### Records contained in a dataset
+--
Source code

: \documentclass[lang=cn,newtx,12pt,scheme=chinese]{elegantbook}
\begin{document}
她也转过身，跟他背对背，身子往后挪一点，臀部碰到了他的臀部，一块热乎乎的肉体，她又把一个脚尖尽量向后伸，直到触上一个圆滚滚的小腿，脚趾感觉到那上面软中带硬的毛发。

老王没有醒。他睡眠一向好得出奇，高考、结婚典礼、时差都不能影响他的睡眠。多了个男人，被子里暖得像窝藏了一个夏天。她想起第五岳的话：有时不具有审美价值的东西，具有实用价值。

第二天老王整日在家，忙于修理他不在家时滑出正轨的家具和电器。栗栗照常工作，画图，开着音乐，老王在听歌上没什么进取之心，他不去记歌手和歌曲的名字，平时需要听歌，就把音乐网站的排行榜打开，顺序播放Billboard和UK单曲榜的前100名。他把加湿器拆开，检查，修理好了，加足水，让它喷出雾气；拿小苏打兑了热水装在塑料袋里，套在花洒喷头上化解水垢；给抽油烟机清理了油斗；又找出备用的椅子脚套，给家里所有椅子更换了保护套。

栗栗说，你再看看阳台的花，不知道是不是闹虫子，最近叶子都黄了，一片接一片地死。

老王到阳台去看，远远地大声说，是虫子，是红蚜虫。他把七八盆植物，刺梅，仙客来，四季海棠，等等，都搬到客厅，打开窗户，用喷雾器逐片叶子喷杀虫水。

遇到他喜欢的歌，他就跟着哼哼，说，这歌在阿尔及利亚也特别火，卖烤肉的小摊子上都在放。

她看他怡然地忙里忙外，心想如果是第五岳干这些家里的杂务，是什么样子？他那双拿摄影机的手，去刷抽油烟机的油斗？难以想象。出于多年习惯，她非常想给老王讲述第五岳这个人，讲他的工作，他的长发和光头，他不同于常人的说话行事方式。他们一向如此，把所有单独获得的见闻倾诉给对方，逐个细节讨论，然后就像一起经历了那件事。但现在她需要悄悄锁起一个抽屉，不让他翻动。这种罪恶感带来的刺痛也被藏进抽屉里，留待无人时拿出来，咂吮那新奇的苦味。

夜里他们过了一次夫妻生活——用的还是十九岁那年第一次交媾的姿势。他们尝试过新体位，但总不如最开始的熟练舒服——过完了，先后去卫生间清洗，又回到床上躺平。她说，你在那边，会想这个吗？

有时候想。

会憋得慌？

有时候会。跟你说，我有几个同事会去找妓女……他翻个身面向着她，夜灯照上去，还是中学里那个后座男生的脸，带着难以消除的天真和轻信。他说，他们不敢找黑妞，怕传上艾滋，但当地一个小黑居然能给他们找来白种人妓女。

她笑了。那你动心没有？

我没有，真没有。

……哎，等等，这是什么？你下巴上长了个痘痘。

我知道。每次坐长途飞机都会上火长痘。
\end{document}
+--
### What the exercise asks
Could you retype exactly the lines above from the one containing "第二天老王整日在家，忙于修理" through the last line of the records, both included, and nothing else?

### Task solution
第二天老王整日在家，忙于修理他不在家时滑出正轨的家具和电器。栗栗照常工作，画图，开着音乐，老王在听歌上没什么进取之心，他不去记歌手和歌曲的名字，平时需要听歌，就把音乐网站的排行榜打开，顺序播放Billboard和UK单曲榜的前100名。他把加湿器拆开，检查，修理好了，加足水，让它喷出雾气；拿小苏打兑了热水装在塑料袋里，套在花洒喷头上化解水垢；给抽油烟机清理了油斗；又找出备用的椅子脚套，给家里所有椅子更换了保护套。

栗栗说，你再看看阳台的花，不知道是不是闹虫子，最近叶子都黄了，一片接一片地死。

老王到阳台去看，远远地大声说，是虫子，是红蚜虫。他把七八盆植物，刺梅，仙客来，四季海棠，等等，都搬到客厅，打开窗户，用喷雾器逐片叶子喷杀虫水。

遇到他喜欢的歌，他就跟着哼哼，说，这歌在阿尔及利亚也特别火，卖烤肉的小摊子上都在放。

她看他怡然地忙里忙外，心想如果是第五岳干这些家里的杂务，是什么样子？他那双拿摄影机的手，去刷抽油烟机的油斗？难以想象。出于多年习惯，她非常想给老王讲述第五岳这个人，讲他的工作，他的长发和光头，他不同于常人的说话行事方式。他们一向如此，把所有单独获得的见闻倾诉给对方，逐个细节讨论，然后就像一起经历了那件事。但现在她需要悄悄锁起一个抽屉，不让他翻动。这种罪恶感带来的刺痛也被藏进抽屉里，留待无人时拿出来，咂吮那新奇的苦味。

夜里他们过了一次夫妻生活——用的还是十九岁那年第一次交媾的姿势。他们尝试过新体位，但总不如最开始的熟练舒服——过完了，先后去卫生间清洗，又回到床上躺平。她说，你在那边，会想这个吗？

有时候想。

会憋得慌？

有时候会。跟你说，我有几个同事会去找妓女……他翻个身面向着她，夜灯照上去，还是中学里那个后座男生的脸，带着难以消除的天真和轻信。他说，他们不敢找黑妞，怕传上艾滋，但当地一个小黑居然能给他们找来白种人妓女。

她笑了。那你动心没有？

我没有，真没有。

……哎，等等，这是什么？你下巴上长了个痘痘。

我知道。每次坐长途飞机都会上火长痘。
\end{document}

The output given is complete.